Um dado bastante chocante apresentado por esses estudos é que o nascimento de uma criança em uma família carente pode ser o gatilho para a entrada dos pais no mundo do crime. “O nascimento de um filho aumenta a atividade criminosa do pai em 18% dois anos depois do nascimento e em cerca de 30% seis anos depois”, informam os estudos referindo-se a crimes com motivação econômica.

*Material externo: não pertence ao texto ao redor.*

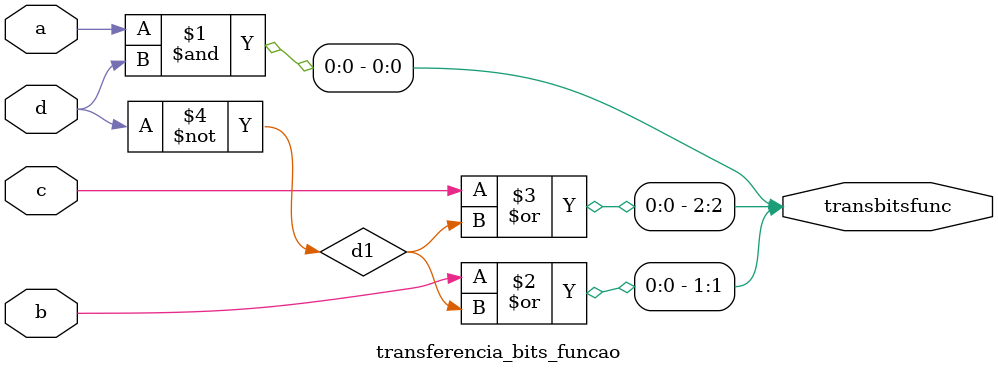
<source format=v>
module transferencia_bits_funcao(
	input a,b,c,d,
	output wire [2:0] transbitsfunc
);
//saida 1
and and0(transbitsfunc[0],a,d);
not not0(d1,d);
//saida 2
or or0(transbitsfunc[1],b,d1);
//saida 3
or or1(transbitsfunc[2],c,d1);
endmodule 
//transfere bits da funcionalidade caso o perfil da interface 1 tenha acesso a ela ou 011
</source>
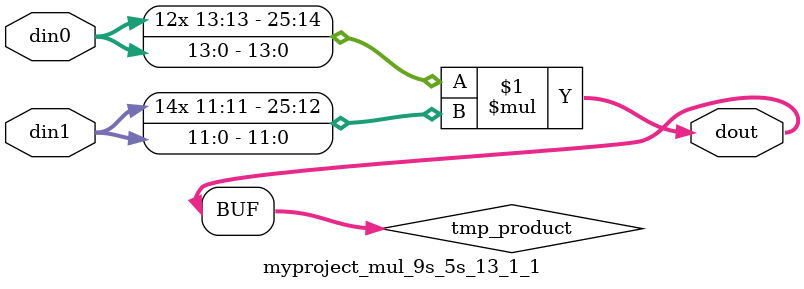
<source format=v>

`timescale 1 ns / 1 ps

  module myproject_mul_9s_5s_13_1_1(din0, din1, dout);
parameter ID = 1;
parameter NUM_STAGE = 0;
parameter din0_WIDTH = 14;
parameter din1_WIDTH = 12;
parameter dout_WIDTH = 26;

input [din0_WIDTH - 1 : 0] din0; 
input [din1_WIDTH - 1 : 0] din1; 
output [dout_WIDTH - 1 : 0] dout;

wire signed [dout_WIDTH - 1 : 0] tmp_product;













assign tmp_product = $signed(din0) * $signed(din1);








assign dout = tmp_product;







endmodule

</source>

Pobreza e cor da pele não são crimes (Aporofobia). Mas, podem ser aproveitados para

Todo esse cenário, por si bastante desafiador, pode ser ainda agravado por comportamentos discriminatórios. À primeira vista são aqueles que interferem no desenvolvimento infantil no momento em que as crianças pequenas estão formando suas identidades. Sobretudo o racismo é um desses fatores. Crianças negras, mesmo sem sofrerem violência física, são frequentemente expostas a ambientes onde predominam imagens e discursos negativos sobre sua identidade.

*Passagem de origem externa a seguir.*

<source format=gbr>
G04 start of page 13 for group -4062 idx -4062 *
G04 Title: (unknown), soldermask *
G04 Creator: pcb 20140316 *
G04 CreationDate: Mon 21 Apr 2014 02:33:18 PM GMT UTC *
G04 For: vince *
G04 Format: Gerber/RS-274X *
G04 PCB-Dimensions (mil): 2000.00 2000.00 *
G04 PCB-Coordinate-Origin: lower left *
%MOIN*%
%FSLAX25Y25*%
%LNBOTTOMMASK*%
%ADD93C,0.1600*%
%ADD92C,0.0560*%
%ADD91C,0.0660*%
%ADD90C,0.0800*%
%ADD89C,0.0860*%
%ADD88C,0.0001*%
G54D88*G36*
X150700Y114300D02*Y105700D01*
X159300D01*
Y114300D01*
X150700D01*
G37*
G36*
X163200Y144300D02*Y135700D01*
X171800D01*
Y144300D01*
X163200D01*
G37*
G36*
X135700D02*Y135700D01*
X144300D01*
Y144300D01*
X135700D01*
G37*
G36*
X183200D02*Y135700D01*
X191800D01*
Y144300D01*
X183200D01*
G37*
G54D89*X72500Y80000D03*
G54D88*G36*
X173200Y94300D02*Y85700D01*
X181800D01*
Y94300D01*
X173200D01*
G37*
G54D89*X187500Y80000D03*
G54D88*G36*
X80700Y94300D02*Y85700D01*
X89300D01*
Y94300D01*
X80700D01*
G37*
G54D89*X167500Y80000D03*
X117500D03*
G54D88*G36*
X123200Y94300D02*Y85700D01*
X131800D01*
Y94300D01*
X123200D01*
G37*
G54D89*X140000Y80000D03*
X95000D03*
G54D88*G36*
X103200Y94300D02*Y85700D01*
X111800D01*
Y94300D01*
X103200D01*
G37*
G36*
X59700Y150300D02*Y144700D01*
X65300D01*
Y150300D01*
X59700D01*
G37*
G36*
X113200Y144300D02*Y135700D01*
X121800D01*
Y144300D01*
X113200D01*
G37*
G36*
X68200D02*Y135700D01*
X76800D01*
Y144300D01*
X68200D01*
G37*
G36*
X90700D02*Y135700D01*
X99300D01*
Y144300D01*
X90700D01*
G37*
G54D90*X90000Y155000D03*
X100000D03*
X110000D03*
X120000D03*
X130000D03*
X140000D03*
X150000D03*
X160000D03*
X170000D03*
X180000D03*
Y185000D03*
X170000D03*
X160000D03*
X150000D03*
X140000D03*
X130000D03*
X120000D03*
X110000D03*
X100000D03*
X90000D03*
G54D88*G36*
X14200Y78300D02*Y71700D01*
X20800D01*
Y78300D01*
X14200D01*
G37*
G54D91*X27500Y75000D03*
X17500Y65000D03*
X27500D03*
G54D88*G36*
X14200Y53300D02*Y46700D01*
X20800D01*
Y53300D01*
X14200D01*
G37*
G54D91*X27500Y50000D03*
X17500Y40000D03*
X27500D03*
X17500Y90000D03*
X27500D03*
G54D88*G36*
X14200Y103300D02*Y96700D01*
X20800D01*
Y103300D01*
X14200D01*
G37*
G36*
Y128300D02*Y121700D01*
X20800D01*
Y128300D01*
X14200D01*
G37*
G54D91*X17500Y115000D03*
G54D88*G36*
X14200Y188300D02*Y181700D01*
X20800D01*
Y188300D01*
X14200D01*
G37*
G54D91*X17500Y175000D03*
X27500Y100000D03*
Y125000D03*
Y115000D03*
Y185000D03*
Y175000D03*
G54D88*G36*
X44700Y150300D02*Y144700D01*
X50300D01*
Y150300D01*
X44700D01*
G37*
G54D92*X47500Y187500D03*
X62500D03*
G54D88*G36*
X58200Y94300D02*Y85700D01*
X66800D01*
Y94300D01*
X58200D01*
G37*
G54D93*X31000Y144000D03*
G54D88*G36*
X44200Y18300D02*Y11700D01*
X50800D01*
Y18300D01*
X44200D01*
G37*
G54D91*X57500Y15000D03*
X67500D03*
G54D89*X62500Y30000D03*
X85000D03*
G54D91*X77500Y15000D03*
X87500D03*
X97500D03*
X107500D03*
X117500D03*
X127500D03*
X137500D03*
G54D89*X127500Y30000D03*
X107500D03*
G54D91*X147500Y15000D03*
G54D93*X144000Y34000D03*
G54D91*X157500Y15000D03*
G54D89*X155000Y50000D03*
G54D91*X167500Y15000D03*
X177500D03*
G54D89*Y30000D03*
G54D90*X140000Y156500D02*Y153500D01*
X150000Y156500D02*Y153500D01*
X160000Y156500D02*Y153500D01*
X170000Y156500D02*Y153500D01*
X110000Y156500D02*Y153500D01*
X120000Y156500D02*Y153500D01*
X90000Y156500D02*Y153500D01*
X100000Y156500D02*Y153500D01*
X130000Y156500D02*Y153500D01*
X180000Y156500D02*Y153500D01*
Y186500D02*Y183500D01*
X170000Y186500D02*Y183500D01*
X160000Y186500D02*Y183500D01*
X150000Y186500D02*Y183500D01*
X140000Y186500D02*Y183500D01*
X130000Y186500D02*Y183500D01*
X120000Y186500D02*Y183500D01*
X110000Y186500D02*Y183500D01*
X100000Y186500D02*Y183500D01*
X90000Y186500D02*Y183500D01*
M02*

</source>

Primordialmente, essa exposição pode gerar sofrimento psíquico e levar ao estresse tóxico. Ou seja, um tipo de estresse prolongado que, segundo o estudo, está associado ao desenvolvimento de doenças cardiovasculares, diabetes e obesidade na vida adulta.

Decifrando um currículo para as escolas e formação dos professores

“É preciso interromper o ciclo de transmissão de pobreza e desigualdades investindo hoje nas crianças que mais precisam”, enfatiza Menezes Filho. “Antes de tudo, o que nosso livro mostra é a necessidade de uma abordagem intersetorial e transdisciplinar. Cada capítulo enfoca um aspecto. E cada aspecto demanda medidas específicas.

Então, não se trata de uma única política pública, mas de uma convergência de políticas públicas. Por exemplo, a diminuição da pobreza e o acesso ao consumo evoluíram muito, nos últimos 30 anos. Isso se deu, principalmente, graças a programas de transferências de renda, como o Bolsa Família. Assim, conseguimos avançar para tentar superar um gargalo que era a alta taxa de mortalidade infantil decorrente da desnutrição.

Porém, agora, temos outro tipo de problema associado à alimentação, que é o crescimento do sobrepeso e da obesidade devido ao consumo de alimentos ultraprocessados. Nesse sentido, por si só já demanda uma política pública específica. É preciso ver o conjunto. E atuar em muitas frentes ao mesmo tempo”, conclui Menezes Filho.